Nurgle: Exacerbating Resource Consumption in Blockchain State Storage via MPT Manipulation

Blockchains, with intricate architectures, encompass various components, e.g., consensus network, smart contracts, decentralized applications, and auxiliary services. While offering numerous advantages, these components expose various attack surfaces, leading to severe threats to blockchains.
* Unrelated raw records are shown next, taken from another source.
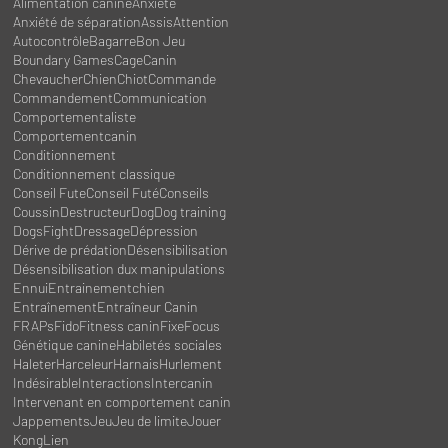
Alimentation canine
Anxiété
Anxiété de séparation
Assis
Attention
Autocontrôle
Bagarre
Bon Jeu
Boundary Games
Cage
Canin
Chevaucher
Chien
Chiot
Commande
Commandement
Communication
Comportementaliste
Comportementcanin
Conditionnement
Conditionnement classique
Conseil Fute
Conseil Futé
Conseils
Coussin
Destructeur
Dog
Dog training
DogsFight
Dressage
Dépression
Dérive de prédation
Désensibilisation
Désensibilisation dux manipulations
Ennui
Entrainementchien
Entraînement
Entraîneur Canin
FRAPs
Fido
Fitness canin
Fixe
Focus
Génétique canine
Habiletés sociales
Haleter
Harceleur
Harnais
Hurlement
Indésirable
Interactions
Intercanin
Intervenant en comportement canin
Jappements
Jeu
Jeu de limite
Jouer
Kong
Lien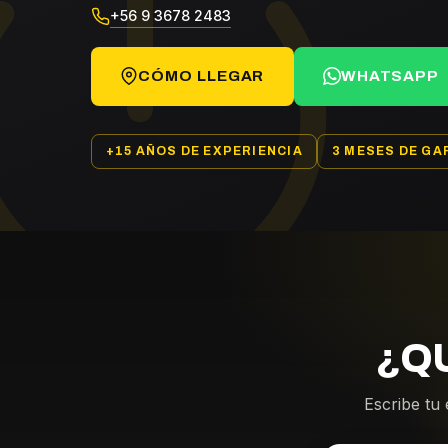
+56 9 3678 2483
CÓMO LLEGAR
WHATSAPP
+15 AÑOS DE EXPERIENCIA
3 MESES DE GA
¿Q
Escribe tu 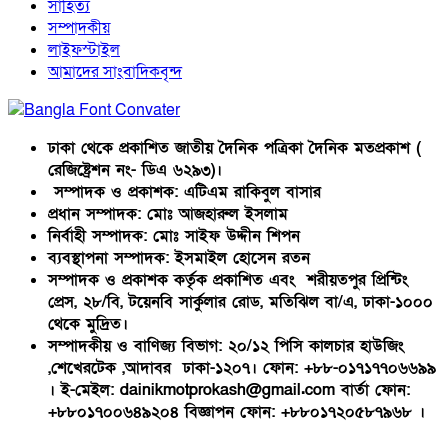
সাহিত্য
সম্পাদকীয়
লাইফস্টাইল
আমাদের সাংবাদিকবৃন্দ
ঢাকা থেকে প্রকাশিত জাতীয় দৈনিক পত্রিকা দৈনিক মতপ্রকাশ (
রেজিষ্ট্রেশন নং- ডিএ ৬২৯৩)।
সম্পাদক ও প্রকাশক: এটিএম রাকিবুল বাসার
প্রধান সম্পাদক: মোঃ আজহারুল ইসলাম
নির্বাহী সম্পাদক: মোঃ সাইফ উদ্দীন শিপন
ব্যবস্থাপনা সম্পাদক: ইসমাইল হোসেন রতন
সম্পাদক ও প্রকাশক কর্তৃক প্রকাশিত এবং শরীয়তপুর প্রিন্টিং
প্রেস, ২৮/বি, টয়েনবি সার্কুলার রোড, মতিঝিল বা/এ, ঢাকা-১০০০
থেকে মুদ্রিত।
সম্পাদকীয় ও বাণিজ্য বিভাগ: ২০/১২ পিসি কালচার হাউজিং
,শেখেরটেক ,আদাবর ঢাকা-১২০৭। ফোন: +৮৮-০১৭১৭৭০৬৬৯৯
। ই-মেইল: dainikmotprokash@gmail.com বার্তা ফোন:
+৮৮০১৭০০৬৪৯২০৪ বিজ্ঞাপন ফোন: +৮৮০১৭২০৫৮৭৯৬৮ ।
In this study, we unveil a novel attack surface, i.e., the state storage, in blockchains. The state storage, based on the Merkle Patricia Trie, plays a crucial role in maintaining blockchain state. Besides, we design Nurgle, the first Denial-of-Service attack targeting the state storage. By proliferating intermediate nodes within the state storage, Nurgle forces blockchains to expend additional resources on state maintenance and verification, impairing their performance. We conduct a comprehensive and systematic evaluation of Nurgle, including the factors affecting it, its impact on blockchains, its financial cost, and practically demonstrating the resulting damage to blockchains. The implications of Nurgle extend beyond the performance degradation of blockchains, potentially reducing trust in them and the value of their cryptocurrencies. Additionally, we further discuss three feasible mitigations against Nurgle. At the time of writing, the vulnerability exploited by Nurgle has been confirmed by six mainstream blockchains, and we received thousands of USD bounty from them.